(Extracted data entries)
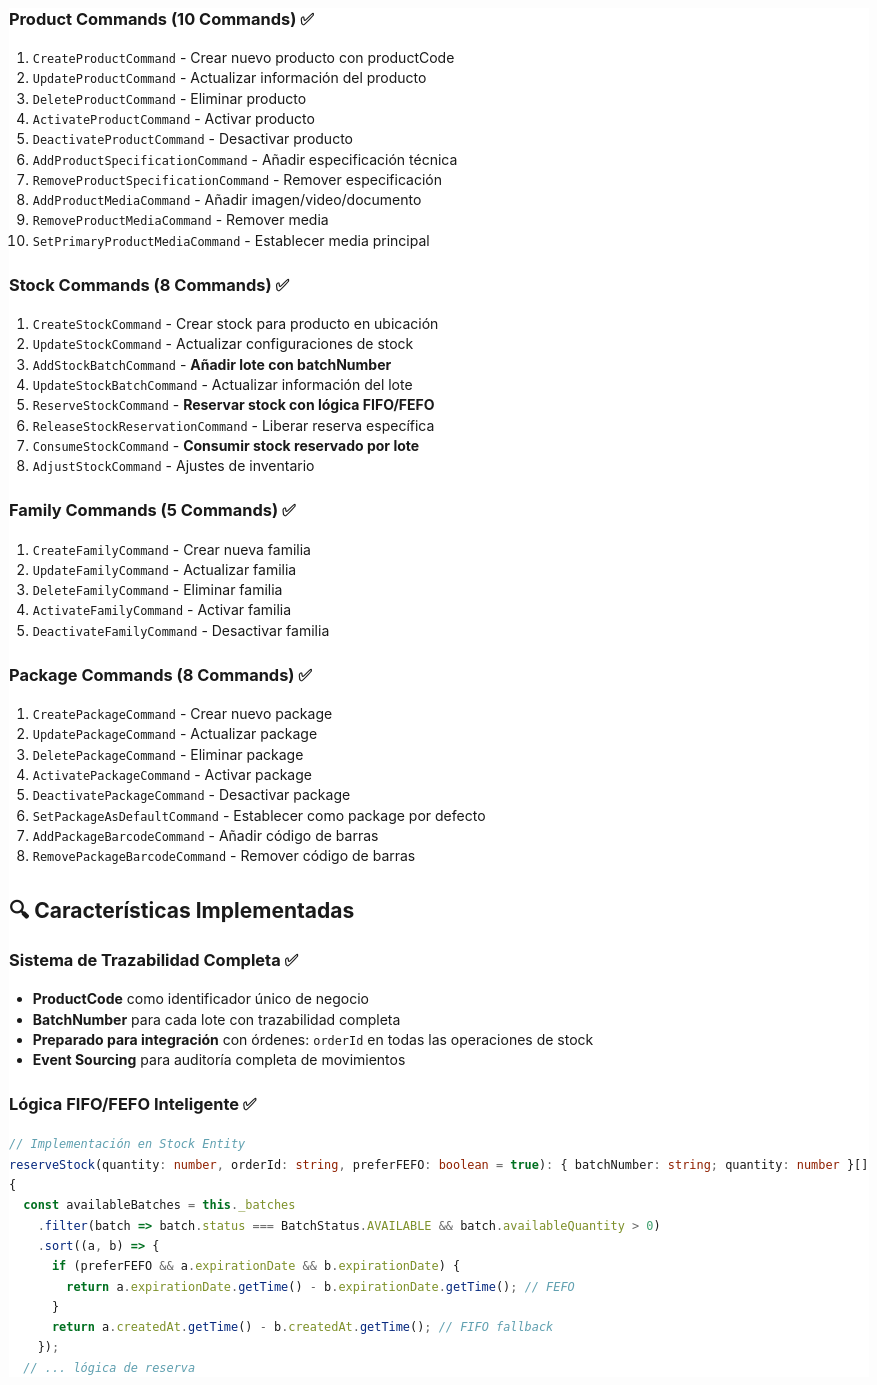### Product Commands (10 Commands) ✅
1. `CreateProductCommand` - Crear nuevo producto con productCode
2. `UpdateProductCommand` - Actualizar información del producto
3. `DeleteProductCommand` - Eliminar producto
4. `ActivateProductCommand` - Activar producto
5. `DeactivateProductCommand` - Desactivar producto
6. `AddProductSpecificationCommand` - Añadir especificación técnica
7. `RemoveProductSpecificationCommand` - Remover especificación
8. `AddProductMediaCommand` - Añadir imagen/video/documento
9. `RemoveProductMediaCommand` - Remover media
10. `SetPrimaryProductMediaCommand` - Establecer media principal

### Stock Commands (8 Commands) ✅
1. `CreateStockCommand` - Crear stock para producto en ubicación
2. `UpdateStockCommand` - Actualizar configuraciones de stock
3. `AddStockBatchCommand` - **Añadir lote con batchNumber**
4. `UpdateStockBatchCommand` - Actualizar información del lote
5. `ReserveStockCommand` - **Reservar stock con lógica FIFO/FEFO**
6. `ReleaseStockReservationCommand` - Liberar reserva específica
7. `ConsumeStockCommand` - **Consumir stock reservado por lote**
8. `AdjustStockCommand` - Ajustes de inventario

### Family Commands (5 Commands) ✅
1. `CreateFamilyCommand` - Crear nueva familia
2. `UpdateFamilyCommand` - Actualizar familia
3. `DeleteFamilyCommand` - Eliminar familia
4. `ActivateFamilyCommand` - Activar familia
5. `DeactivateFamilyCommand` - Desactivar familia

### Package Commands (8 Commands) ✅
1. `CreatePackageCommand` - Crear nuevo package
2. `UpdatePackageCommand` - Actualizar package
3. `DeletePackageCommand` - Eliminar package
4. `ActivatePackageCommand` - Activar package
5. `DeactivatePackageCommand` - Desactivar package
6. `SetPackageAsDefaultCommand` - Establecer como package por defecto
7. `AddPackageBarcodeCommand` - Añadir código de barras
8. `RemovePackageBarcodeCommand` - Remover código de barras

## 🔍 Características Implementadas

### Sistema de Trazabilidad Completa ✅
- **ProductCode** como identificador único de negocio
- **BatchNumber** para cada lote con trazabilidad completa
- **Preparado para integración** con órdenes: `orderId` en todas las operaciones de stock
- **Event Sourcing** para auditoría completa de movimientos

### Lógica FIFO/FEFO Inteligente ✅
```typescript
// Implementación en Stock Entity
reserveStock(quantity: number, orderId: string, preferFEFO: boolean = true): { batchNumber: string; quantity: number }[] {
  const availableBatches = this._batches
    .filter(batch => batch.status === BatchStatus.AVAILABLE && batch.availableQuantity > 0)
    .sort((a, b) => {
      if (preferFEFO && a.expirationDate && b.expirationDate) {
        return a.expirationDate.getTime() - b.expirationDate.getTime(); // FEFO
      }
      return a.createdAt.getTime() - b.createdAt.getTime(); // FIFO fallback
    });
  // ... lógica de reserva
```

* Work required: List, from the entries above, every line in which the word "Remover" shows up.

* Output below:
7. `RemoveProductSpecificationCommand` - Remover especificación
9. `RemoveProductMediaCommand` - Remover media
8. `RemovePackageBarcodeCommand` - Remover código de barras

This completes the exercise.